El viernes compartió con los dirigentes de la Liga un almuerzo. La mejor despedida para un trabajador

Ayer nos dejó a los 73 años un obrero del fútbol, un dirigente que valía la pena, que primero fue hincha, luego ayudante, más tarde apasionado dirigente reglamentarista, y siempre futbolero de ley.

Eduardo Martín era una persona frontal, capaz, amigo de los amigos y enemigos de los que escapan a las reglas. Policía de profesión, pero con un corazón grande y una humildad que lo acompañó toda su vida. Familiero a más no poder.

El remis le dio más calle de la que tenía, más amigos, y dio su vida por sus hijos, por “los míos” que le regalaron nietos, y por su Alumni.

Cuando el “fortinero” necesitaba algo, allí estaba Eduardo. Es que el “Gordo” Martín no iba a renunciar nunca, estuviera quien estuviera en la presidencia, a su amor por el “fortinero”. Nunca se fue, ni se irá.
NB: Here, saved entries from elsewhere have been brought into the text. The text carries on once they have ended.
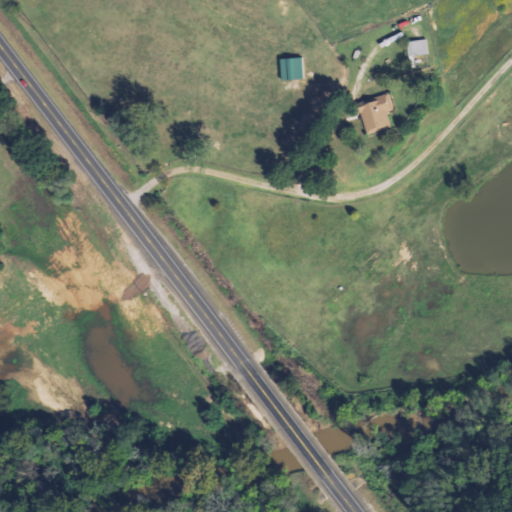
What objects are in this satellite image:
building: (417, 48)
building: (291, 69)
building: (376, 114)
road: (117, 203)
road: (285, 424)
road: (344, 501)
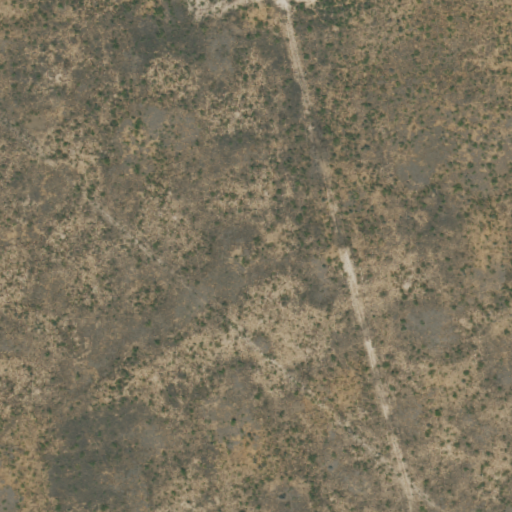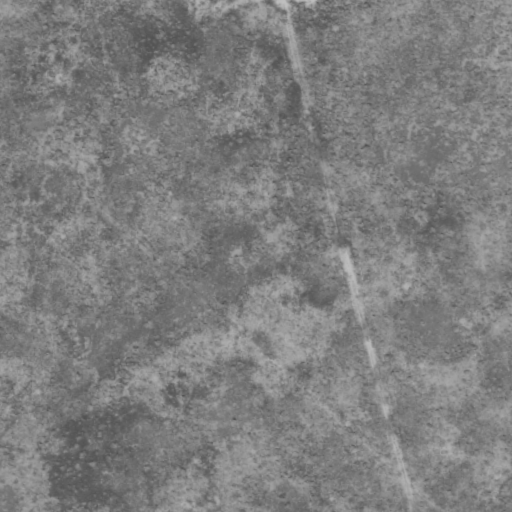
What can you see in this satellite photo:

Por eso fue importante en tiempos de las participaciones en la ACF, pero más valioso cuando volvió a la Liga, y requería de su espíritu conciliador y sencillo para entrar en ese Consejo Directivo que estaba “minado” para varios.

Lo que para algunos era imposible, para Martín fue de rápida adaptación, porque se abrió paso en ese campo “minado” con el corazón que le latía fuerte cuando el “albirrojo” salía a la cancha, pero también cuando había que entender las razones reglamentarias.
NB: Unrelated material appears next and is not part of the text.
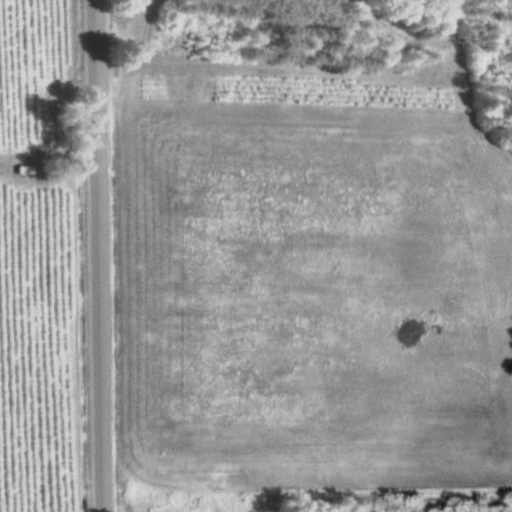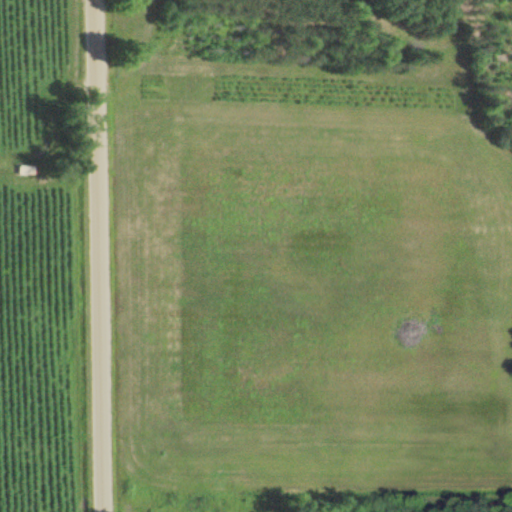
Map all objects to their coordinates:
road: (98, 256)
Nadie como él para consensuar, para abrir el paraguas antes que lloviera, para ver lo que otros veían más tarde. Porque leer reglamentos y cumplirlos era su deber, y el saber no ocupa lugar.

Una cosa es saber, y otra ser un sabio como Eduardo Martín, que pronto pasó por la secretaría administrativa hasta ocupar la Secretaría General de la Liga.

Si decidió no escalar hasta la presidencia, fue porque no era su perfil, y tampoco podía sacrificar su sentimiento por Alumni, una prioridad que postergaba a la Liga.

Sin embargo, el último almuerzo de Eduardo fue con los delegados del Consejo Directivo de la Liga, porque allí era Don Martín. Fue el 1 de Mayo, Día del Trabajador. Eso fue en el fútbol, un trabajador incansable, que dio su corazón por Alumni. ¡Gracias por tanto Gordo!